Referrals and appointments

What is a referral?

A referral is when someone who works with your child, often a general practitioner (GP), teacher or social worker, has requested for your child to have an appointment with CAMHS. They should discuss a referral with you before it is made. Some clinics also accept self-referrals from young people or parents/carers.

The person referring your child usually writes a letter to CAMHS or completes a referral form explaining the reasons why they think it would be helpful for your child to get support. You can ask them to do this for you if your local CAMHS does not accept self-referrals.

Once your child has been referred to CAMHS, the team will decide whether they think they will be able to provide useful support for your family. If so, you will be contacted by the team. CAMHS professionals will usually invite you to attend the initial meeting or assessment with your child. There can be a wait between the time the referral is made and the first CAMHS appointment, but this how long this takes can vary.

If you would like to check the likely date for your child’s first appointment, phone your local CAMHS service.

If the CAMHS team decide that they are not able to provide you with support, they will contact you or the referrer to explain why.

In an emergency: if you become worried about your child’s safety before your first appointment please go directly to your GP or local hospital accident and emergency (A&E) department.

What happens at my child’s first appointment?

The first appointment will help CAMHS staff to make an assessment of your child’s mental health needs (often this can take more than one appointment).

Appointments usually take place at our base, but can sometimes happen at other places such as home or school. We will talk with you about where it’s best to meet.

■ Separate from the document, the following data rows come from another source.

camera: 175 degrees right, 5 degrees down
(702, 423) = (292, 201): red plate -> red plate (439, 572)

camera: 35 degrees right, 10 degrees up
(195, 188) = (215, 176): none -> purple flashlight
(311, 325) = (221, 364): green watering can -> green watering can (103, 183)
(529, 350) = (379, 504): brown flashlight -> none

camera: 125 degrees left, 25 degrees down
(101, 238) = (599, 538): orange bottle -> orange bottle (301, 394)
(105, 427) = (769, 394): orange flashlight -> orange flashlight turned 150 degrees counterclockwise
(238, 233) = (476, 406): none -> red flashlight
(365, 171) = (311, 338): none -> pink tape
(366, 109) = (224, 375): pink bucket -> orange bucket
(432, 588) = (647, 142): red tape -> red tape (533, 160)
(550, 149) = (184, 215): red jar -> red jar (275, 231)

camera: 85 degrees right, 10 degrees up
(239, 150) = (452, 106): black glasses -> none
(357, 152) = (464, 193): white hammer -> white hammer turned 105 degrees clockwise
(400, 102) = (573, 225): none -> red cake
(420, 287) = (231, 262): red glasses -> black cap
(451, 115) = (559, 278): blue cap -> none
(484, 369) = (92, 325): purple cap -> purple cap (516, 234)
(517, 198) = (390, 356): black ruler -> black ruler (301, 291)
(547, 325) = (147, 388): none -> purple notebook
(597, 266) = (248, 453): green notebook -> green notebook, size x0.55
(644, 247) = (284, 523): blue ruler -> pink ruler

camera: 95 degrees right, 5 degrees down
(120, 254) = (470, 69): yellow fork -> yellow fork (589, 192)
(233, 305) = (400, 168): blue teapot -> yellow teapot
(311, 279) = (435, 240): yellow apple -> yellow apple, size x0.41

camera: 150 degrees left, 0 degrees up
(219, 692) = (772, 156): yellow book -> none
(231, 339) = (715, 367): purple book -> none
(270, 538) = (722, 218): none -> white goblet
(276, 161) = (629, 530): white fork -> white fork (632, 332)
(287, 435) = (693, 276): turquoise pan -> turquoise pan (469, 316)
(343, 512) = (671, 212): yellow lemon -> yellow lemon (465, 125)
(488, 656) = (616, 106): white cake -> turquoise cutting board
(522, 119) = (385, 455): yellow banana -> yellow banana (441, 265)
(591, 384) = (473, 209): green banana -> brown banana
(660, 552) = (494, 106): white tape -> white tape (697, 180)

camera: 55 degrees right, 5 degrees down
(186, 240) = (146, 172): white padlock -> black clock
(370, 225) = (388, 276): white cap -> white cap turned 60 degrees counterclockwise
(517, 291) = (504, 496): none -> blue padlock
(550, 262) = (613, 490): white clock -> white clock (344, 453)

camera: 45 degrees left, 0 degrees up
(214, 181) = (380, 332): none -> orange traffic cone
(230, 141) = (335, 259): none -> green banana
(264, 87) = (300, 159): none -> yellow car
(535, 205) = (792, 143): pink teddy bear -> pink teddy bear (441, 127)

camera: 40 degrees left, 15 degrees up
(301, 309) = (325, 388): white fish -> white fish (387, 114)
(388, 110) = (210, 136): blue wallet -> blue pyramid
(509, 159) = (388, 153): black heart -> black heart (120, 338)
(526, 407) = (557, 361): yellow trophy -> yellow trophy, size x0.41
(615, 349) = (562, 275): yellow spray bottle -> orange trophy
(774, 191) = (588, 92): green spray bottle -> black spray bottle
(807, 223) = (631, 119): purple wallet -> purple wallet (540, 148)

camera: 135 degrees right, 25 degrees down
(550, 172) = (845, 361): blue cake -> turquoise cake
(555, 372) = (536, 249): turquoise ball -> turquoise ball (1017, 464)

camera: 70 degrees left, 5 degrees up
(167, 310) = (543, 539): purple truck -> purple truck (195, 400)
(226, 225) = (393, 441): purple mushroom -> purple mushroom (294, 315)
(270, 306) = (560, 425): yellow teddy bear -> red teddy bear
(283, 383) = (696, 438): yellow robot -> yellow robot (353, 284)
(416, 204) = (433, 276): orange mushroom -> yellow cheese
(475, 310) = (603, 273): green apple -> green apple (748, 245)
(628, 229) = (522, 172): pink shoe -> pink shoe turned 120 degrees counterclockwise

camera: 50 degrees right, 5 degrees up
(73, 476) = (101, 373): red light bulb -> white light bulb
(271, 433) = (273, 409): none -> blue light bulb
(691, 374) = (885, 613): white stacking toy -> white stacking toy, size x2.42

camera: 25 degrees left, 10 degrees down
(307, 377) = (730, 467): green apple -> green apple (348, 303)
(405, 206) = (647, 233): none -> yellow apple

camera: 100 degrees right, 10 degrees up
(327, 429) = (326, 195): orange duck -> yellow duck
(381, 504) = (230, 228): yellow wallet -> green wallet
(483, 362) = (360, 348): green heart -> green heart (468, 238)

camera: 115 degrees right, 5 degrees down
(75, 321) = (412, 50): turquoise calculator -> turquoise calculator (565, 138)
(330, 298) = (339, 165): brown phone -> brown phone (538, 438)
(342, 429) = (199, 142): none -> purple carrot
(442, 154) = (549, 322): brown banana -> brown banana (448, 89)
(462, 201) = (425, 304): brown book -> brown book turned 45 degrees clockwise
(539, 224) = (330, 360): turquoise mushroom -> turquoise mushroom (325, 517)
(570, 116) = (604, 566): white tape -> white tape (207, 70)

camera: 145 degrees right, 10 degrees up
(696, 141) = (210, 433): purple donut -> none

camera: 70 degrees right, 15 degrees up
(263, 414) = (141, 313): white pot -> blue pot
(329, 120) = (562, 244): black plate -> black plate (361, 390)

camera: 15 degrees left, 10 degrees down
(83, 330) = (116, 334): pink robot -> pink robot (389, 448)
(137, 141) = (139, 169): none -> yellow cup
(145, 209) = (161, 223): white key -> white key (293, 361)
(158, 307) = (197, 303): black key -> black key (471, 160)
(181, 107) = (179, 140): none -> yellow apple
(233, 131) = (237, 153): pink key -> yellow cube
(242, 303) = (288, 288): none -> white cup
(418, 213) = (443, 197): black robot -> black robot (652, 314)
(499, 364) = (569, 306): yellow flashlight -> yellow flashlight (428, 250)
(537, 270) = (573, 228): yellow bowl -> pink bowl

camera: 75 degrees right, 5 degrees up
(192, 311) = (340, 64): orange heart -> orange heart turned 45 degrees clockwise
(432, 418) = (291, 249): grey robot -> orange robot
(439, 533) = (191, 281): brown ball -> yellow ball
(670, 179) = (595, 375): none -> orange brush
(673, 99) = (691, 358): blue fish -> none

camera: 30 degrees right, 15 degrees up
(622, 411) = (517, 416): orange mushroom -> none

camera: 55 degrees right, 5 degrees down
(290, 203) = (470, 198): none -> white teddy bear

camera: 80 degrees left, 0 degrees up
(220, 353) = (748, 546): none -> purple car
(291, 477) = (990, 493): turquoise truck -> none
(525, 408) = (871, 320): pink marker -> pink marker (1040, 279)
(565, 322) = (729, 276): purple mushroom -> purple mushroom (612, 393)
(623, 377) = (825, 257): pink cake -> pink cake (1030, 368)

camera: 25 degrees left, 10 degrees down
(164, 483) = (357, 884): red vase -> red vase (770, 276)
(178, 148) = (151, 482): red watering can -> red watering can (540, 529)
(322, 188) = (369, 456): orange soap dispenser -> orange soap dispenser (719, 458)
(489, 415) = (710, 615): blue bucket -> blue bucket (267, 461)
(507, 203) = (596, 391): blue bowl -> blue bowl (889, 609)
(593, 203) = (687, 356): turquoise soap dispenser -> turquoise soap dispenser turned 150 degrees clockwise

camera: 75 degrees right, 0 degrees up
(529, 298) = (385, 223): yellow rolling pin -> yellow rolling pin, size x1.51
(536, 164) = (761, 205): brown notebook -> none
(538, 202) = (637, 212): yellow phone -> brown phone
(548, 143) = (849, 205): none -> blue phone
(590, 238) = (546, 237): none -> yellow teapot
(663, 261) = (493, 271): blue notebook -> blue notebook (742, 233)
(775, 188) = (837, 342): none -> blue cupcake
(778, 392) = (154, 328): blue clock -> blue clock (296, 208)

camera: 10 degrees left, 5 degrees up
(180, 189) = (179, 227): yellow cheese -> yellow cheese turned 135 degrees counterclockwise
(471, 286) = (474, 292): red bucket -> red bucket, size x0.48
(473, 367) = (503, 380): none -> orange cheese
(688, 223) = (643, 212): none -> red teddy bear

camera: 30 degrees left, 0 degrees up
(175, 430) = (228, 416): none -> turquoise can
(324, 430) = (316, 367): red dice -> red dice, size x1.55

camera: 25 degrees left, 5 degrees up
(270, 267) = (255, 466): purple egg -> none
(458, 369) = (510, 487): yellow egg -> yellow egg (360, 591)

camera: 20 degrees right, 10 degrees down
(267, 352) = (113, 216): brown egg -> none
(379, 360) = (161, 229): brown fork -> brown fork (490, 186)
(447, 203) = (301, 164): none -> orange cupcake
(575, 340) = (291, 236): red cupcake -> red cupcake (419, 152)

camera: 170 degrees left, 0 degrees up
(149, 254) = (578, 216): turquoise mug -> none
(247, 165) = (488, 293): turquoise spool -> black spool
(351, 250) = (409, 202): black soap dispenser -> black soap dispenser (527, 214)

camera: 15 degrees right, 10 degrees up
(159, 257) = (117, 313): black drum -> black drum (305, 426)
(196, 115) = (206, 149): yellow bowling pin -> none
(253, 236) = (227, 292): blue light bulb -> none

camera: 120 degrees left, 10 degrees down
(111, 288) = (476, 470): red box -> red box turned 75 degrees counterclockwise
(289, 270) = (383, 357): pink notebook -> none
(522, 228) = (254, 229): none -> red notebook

Children and young people are seen individually and with their parents, carers or families during the assessment. You and your child will meet with one or two professionals. They will ask you a series of questions in order to help understand your current difficulties. If you are not confident speaking English (even if your child is), they can organise for an interpreter to come to the meeting.

How will I be involved?

Professionals encourage families and carers to be a part of the assessment process because you are most likely to be able to provide additional information that can be useful when considering how best to support your child. We may meet you together with your child or separately. It is important to know that you can also ask the professionals questions at this stage and throughout your involvement at CAMHS.

The CAMHS team may also ask your permission to contact other professionals that know your child, such as teachers, social workers, or family support workers. You can tell them if you are not happy with this.

What questions will they ask?

The professionals will ask you and your child some questions like the ones below:

  • What difficulties is your child currently experiencing?
  • When did you first notice this?
  • Who is around the home, and what is the family structure?
  • How does your child get on at school, with friends and teachers?
  • How are your child’s mood or stress levels?
  • What was your child like as a baby/ at different stages in their childhood (for older children)?
  • What are the important things that have happened in your child’s life so far?
  • What is your child good at and how do they like to enjoy themselves?
  • What would you like your child to change or achieve from coming to CAMHS?
  • What type of help do you want?
  • Do you know about any risks to your child’s well being or safety?

Once the CAMHS team has completed their assessment, we will talk with you about the options available and your preferences, so that together we can plan and agree the best treatment for your child.